The terminology used herein is for the purpose of describing particular embodiments only and is not intended to be limiting of the invention. As used herein, the singular forms “a”, “an” and “the” are intended to include the plural forms as well, unless the context clearly indicates otherwise. It will be further understood that the terms “comprises” and/or “comprising,” when used in this specification, specify the presence of stated features, integers, steps, operations, elements, and/or components, but do not preclude the presence or addition of one or more other features, integers, steps, operations, elements, components, and/or groups thereof.

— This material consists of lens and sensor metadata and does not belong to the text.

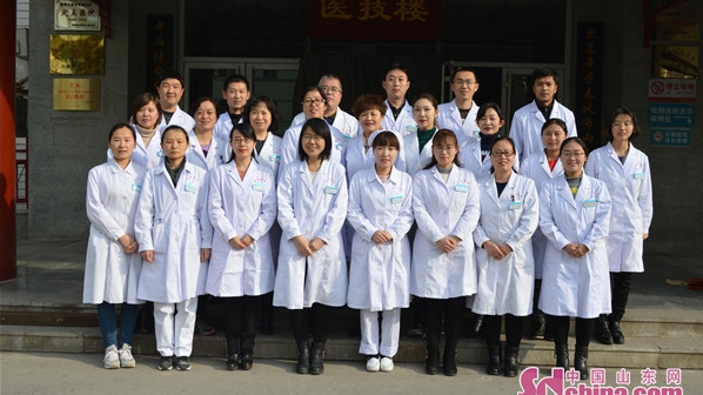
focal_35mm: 41
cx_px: 352
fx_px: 764
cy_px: 193
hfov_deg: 49.4
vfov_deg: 29.0
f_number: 7.1
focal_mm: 26
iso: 100
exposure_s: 1/200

The corresponding structures, materials, acts, and equivalents of all means or step plus function elements, if any, in the claims below are intended to include any structure, material, or act for performing the function in combination with other claimed elements as specifically claimed. The description of the present invention has been presented for purposes of illustration and description, but is not intended to be exhaustive or limited to the invention in the form disclosed. Many modifications and variations will be apparent to those of ordinary skill in the art without departing from the scope and spirit of the invention. The embodiment was chosen and described in order to best explain the principles of the invention and the practical application, and to enable others of ordinary skill in the art to understand the invention for various embodiments with various modifications as are suited to the particular use contemplated.